Friday, June 12, 2015

Monterossa v. Superior Court (Cal. Ct. App. - June 12, 2014)

I thought I was going to stridently disagree with today's opinion by Justice Butz.  But in the end, I agree.

With one (important) caveat.

The statute says that the court can award attorney's fees to a prevailing party, and also says that a borrower is a prevailing party if s/he obtains injunctive relief and/or damages.

A borrower files a lawsuit and obtains a preliminary injunction.  Can she obtain fees?

Ordinarily, I'd be inclined to say "No."  When we talk about who's the prevailing party, we generally look at the end of the litigation.  So the fact that you've obtained some provisional relief doesn't much matter to me.  Similarly, my sense is that when the Legislature talks about someone getting injunctive relief and/or damages, it's referring to the stuff that happens at the end of a trial.  Not in the middle (or at the beginning).

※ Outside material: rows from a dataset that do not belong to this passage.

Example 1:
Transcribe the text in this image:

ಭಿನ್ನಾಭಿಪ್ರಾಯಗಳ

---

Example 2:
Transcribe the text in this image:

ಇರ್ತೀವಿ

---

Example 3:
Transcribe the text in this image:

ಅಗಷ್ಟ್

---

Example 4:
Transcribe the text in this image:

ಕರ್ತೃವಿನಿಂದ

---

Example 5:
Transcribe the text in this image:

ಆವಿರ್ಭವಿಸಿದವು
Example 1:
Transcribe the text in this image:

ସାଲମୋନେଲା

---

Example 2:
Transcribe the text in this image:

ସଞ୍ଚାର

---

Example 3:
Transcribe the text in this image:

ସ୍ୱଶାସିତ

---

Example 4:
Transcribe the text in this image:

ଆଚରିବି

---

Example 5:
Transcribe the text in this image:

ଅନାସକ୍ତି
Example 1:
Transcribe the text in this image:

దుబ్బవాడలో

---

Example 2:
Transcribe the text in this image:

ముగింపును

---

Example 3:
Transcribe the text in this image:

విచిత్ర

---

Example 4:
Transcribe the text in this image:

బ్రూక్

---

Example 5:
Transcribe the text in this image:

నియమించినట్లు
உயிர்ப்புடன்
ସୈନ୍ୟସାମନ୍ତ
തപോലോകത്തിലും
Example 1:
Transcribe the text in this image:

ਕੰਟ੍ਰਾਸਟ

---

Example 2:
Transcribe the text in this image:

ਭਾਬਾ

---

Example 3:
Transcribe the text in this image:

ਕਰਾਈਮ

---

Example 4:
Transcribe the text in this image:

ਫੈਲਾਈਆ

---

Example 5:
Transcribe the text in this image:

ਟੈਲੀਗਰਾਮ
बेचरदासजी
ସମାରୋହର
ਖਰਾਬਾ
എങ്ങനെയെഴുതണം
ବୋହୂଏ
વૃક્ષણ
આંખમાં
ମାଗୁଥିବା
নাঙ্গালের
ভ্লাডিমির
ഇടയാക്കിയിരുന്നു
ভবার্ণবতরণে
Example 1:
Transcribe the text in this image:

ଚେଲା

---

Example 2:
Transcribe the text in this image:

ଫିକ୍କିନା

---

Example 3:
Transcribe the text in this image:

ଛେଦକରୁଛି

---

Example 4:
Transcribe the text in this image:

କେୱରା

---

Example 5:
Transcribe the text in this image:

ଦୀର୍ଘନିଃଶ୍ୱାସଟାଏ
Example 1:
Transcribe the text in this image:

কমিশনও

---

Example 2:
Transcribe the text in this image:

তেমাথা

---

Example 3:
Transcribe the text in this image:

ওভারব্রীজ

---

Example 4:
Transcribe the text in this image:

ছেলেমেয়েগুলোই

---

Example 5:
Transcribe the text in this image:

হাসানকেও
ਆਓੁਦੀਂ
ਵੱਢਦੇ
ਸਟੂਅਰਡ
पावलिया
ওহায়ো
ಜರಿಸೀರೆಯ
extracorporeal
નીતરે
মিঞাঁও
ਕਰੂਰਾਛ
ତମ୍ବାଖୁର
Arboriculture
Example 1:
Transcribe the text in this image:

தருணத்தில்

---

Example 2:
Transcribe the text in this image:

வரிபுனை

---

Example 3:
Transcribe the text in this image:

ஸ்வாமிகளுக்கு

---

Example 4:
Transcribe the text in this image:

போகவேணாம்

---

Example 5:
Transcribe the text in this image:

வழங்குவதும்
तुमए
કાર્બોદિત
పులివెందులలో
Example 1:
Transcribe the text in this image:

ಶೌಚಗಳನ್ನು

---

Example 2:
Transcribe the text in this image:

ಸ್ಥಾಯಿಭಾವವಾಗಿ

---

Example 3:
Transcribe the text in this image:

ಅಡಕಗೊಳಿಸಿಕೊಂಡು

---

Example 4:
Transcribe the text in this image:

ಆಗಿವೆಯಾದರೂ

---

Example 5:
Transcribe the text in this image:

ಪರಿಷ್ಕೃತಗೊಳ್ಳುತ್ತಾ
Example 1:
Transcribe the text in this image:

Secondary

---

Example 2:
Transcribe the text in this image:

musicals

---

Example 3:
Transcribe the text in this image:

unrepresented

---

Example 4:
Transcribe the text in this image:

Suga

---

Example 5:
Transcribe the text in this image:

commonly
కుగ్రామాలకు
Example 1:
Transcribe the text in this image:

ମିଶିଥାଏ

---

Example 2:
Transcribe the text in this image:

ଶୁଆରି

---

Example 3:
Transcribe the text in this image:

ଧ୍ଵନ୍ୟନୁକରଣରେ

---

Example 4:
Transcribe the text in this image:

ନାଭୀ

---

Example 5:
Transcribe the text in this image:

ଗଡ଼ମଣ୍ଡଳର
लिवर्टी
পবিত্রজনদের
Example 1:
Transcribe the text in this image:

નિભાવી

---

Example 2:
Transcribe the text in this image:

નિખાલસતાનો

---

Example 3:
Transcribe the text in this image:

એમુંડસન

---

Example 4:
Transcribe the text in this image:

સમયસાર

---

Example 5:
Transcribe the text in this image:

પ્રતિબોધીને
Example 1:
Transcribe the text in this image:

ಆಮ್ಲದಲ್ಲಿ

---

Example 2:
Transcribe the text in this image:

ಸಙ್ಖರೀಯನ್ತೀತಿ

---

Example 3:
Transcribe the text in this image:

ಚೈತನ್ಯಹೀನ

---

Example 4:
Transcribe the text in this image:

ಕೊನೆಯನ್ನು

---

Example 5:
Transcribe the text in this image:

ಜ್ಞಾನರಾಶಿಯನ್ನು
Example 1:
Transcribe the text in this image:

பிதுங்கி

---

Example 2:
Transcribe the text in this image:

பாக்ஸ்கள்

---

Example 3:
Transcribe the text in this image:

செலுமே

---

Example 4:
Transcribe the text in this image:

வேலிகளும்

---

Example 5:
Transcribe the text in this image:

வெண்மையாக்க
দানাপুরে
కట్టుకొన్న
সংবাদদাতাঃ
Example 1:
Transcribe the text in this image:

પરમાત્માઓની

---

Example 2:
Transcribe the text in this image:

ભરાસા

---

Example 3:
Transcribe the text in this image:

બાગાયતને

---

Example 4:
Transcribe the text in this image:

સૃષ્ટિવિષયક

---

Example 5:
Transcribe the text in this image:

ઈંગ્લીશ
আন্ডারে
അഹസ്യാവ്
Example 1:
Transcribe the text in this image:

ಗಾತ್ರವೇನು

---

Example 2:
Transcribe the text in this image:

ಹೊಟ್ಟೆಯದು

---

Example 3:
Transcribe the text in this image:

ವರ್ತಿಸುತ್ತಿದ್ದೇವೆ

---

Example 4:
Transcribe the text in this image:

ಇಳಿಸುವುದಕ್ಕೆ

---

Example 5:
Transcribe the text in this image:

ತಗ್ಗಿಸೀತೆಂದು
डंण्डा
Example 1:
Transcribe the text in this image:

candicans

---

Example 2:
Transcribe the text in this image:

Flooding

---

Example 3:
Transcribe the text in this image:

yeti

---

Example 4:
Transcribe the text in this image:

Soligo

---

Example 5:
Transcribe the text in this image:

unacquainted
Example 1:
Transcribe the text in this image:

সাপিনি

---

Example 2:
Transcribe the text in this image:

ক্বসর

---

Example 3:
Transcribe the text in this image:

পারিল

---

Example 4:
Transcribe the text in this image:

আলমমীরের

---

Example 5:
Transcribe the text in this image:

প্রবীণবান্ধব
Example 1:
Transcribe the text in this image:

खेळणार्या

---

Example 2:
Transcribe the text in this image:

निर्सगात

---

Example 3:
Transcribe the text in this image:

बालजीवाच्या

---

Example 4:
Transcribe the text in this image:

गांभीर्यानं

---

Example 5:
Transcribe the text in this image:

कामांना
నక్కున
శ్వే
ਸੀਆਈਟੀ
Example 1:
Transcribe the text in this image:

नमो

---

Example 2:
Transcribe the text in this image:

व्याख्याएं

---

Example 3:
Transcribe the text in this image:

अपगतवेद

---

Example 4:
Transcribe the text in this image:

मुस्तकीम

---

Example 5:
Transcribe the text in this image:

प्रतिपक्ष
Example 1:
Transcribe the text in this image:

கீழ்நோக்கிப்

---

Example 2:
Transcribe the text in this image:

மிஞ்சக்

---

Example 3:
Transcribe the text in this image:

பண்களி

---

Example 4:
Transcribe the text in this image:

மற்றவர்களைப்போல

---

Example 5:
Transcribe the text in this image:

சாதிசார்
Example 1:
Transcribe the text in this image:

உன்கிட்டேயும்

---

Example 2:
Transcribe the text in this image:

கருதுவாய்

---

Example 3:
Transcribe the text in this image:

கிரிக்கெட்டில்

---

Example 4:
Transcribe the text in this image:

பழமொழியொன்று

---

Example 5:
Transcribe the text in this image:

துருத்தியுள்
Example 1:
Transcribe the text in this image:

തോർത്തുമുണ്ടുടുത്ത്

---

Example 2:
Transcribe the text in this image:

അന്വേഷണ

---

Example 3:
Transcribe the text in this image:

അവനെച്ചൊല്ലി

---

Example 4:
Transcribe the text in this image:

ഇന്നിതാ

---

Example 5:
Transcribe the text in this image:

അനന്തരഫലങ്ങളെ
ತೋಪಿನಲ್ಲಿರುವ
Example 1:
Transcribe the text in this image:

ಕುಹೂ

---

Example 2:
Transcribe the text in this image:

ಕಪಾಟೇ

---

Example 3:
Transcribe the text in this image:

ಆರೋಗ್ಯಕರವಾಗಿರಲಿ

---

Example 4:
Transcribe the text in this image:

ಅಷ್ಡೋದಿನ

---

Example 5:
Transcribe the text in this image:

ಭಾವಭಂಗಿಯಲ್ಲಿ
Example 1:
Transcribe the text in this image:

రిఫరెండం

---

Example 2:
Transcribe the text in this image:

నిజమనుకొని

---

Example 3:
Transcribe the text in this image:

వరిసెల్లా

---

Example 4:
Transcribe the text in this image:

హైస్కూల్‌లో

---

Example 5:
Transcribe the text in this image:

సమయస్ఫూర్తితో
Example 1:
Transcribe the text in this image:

My intuitive sense in that regard was only magnified in the factual context presented by the present case.  The borrower here was trying to stop the foreclosure of his home.  He made some allegations, and the trial court decided to grant some provisional relief and temporarily delay the foreclosure.  The balance of hardships in this situation comes out on the side of the borrower; if the foreclosure goes forward, it's irreperable.

But -- and this is important to me -- the injunction's granted only on the condition that the borrower put up a bond of $20,000 (or pay the pending mortgage payments).  That will stop the borrower from just living in the house rent-free, which is sometimes/often the real objective of this type of litigation.

You could see why a trial court might enter such an order even if the borrower's lawsuit may be complete crap.  If the borrower wants to pay the mortgage (or post a bond), there's no harm in enjoining the pending foreclosure process.  Conversely, if the borrower won't pay, that's a decent sign that maybe he shouldn't get injunctive relief and is just gunning for free rent.

So a trial court might grant these orders simply as an equitable matter.  May even make a great deal of sense to do so.  Such provisional orders don't necessarily reflect the merits.

Which is another reason why it'd be unjust to award attorney's fees to a borrower just because it obtained such "put up or shut up" injunctive relief.

That was my sense as I read Justice Butz's opinion.  So when she held that provisional relief did count, I was pretty skeptical.  Even after reading the opinion.

There are, admittedly, several things in the opinion to recommend Justice Butz's conclusion.  She does a very good job, for example, explaining that in a lot of these borrower lawsuits, there's nothing really at issue other than preliminary injunctive relief.  So if you waited to see if the lender subsequently stopped the foreclosure process (thereby mooting damages and/or final injunctive relief), you might get a mistaken impression of who the true "prevailing party" really was.

That makes sense to me.  Mind you, I'd still be extremely concerned that the Court of Appeal's ruling might grant fees merely to borrowers who got a "preserve the status quo" preliminary injunction.  But I'd nonetheless at least understand where the Court of Appeal was coming from.  Even if that policy concern didn't necessarily completely turn me around.

But, in the end, I'm ultimately good with Justice Butz's opinion.

With one caveat.

If the statute said that the court "shall" award attorney's fees to a prevailing party, than I'd be very concerned about the Court of Appeal's holding.  And maybe even think it's wrong.

But it doesn't.  It says "may".  So I'm assuming that the statute's discretionary.  The trial court could award fees if it wants.  But it doesn't have to.

With that caveat, I'm more than fine with the Court of Appeal's opinion.  Indeed, I'm affirmatively psyched for it.

If the trial court primarily granted the injunction simply to make the borrower put up or shut up, then I'm confident it wouldn't -- and shouldn't -- award fees.  By contrast, if -- as perhaps here -- the trial court granted a preliminary injunction because it thought the plaintiff's case was indeed looking good, and that the foreclosure should indeed be halted on the merits, then, yeah, I think a fee award would be justified.  As well as permissible under the statute.

But the caveat's nonetheless worth mentioning.  Because it's critically important.

Justice Butz never mentions that the statutory fee award is (I think) discretionary.  I think it is.  And I think that's a critical point that's more than worth putting in the opinion.

Because, at least to me, that's a dispositive point.  Without it, the merits perhaps should come out the other way.